Après avoir démissionné, Wei Yutang concentra toute son attention sur Chu Qing, devenant encore plus bavard, souhaitant pouvoir s'occuper personnellement de tout ce qui concernait Chu Qing.

"bien."

Chu Qing se sentait un peu somnolente et voulait se reposer un moment, alors elle hocha doucement la tête.

Wei Yutang se rendit chez Xia Xia. Il se trouva que Sa Yu n'était pas venu ce jour-là. En voyant que c'était son père, Xia Xia interrompit précipitamment ce qu'elle faisait.

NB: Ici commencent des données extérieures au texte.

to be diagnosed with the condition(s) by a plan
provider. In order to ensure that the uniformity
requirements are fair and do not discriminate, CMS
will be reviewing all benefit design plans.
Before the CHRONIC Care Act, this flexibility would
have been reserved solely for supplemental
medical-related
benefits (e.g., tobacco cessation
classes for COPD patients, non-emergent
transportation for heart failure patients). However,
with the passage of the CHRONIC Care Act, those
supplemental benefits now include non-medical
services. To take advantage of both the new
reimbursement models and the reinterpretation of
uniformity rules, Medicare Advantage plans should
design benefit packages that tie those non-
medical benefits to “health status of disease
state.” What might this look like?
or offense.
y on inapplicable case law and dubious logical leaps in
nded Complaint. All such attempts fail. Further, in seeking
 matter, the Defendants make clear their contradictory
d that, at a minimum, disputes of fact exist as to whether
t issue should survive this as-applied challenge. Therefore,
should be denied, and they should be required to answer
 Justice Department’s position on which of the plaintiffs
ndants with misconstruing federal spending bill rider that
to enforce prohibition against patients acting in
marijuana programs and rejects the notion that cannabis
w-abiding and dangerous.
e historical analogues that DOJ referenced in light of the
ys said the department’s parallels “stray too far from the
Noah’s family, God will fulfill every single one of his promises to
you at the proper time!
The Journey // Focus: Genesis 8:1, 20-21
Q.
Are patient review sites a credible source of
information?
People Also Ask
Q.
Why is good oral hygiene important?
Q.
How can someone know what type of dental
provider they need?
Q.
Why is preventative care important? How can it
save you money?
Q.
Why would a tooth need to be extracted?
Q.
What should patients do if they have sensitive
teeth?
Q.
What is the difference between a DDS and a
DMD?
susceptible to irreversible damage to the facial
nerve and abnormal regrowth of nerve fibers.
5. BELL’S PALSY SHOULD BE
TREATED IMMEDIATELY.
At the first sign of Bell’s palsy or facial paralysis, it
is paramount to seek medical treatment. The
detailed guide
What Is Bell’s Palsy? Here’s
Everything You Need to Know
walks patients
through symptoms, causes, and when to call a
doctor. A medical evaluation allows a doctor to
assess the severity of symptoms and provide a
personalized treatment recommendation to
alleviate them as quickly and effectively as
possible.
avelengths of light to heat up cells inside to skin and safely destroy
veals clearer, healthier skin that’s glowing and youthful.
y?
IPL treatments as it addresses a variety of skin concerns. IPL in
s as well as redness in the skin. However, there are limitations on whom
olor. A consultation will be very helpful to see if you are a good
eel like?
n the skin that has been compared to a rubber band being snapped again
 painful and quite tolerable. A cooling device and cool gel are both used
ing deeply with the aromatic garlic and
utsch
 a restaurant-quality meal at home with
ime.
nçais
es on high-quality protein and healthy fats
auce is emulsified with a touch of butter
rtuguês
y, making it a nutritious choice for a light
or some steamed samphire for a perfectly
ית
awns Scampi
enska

« Père, qu'est-ce qui vous amène ici ? »

Il y a quelque chose dont j'aimerais vous parler.

Auparavant, c'était de sa faute s'il n'avait pas eu le temps de bien réfléchir et de s'organiser correctement lorsque Xiaxia était encore jeune. Qui aurait cru que sa relation avec Sa Yu changerait ?

Wei Xia devinait vaguement ce que son père voulait lui dire. Après avoir pris une tasse de thé servie par les eunuques qui l'entouraient, elle congédia tous les serviteurs.

« Sachez que les gens des prairies ne peuvent devenir impératrices, pas même concubines. »

Wei Yutang a clairement affiché ses intentions dès le départ, laissant Wei Xia, qui se demandait comment l'annoncer à son père, stupéfait.

Wei Xia remua les lèvres, voulant expliquer qu'il n'avait pas de telles pensées, mais après un long moment, incapable de trouver une explication complète, elle ne put que murmurer un doux « hmm ».

« Je comprends, Père. »

Bien qu'elle ait donné son accord verbal, Wei Xia restait quelque peu réticente.

« Père, qui sait… il est peut-être différent des autres ? Sayu n’est pas aussi insensible et ingrat que ces gens des steppes. »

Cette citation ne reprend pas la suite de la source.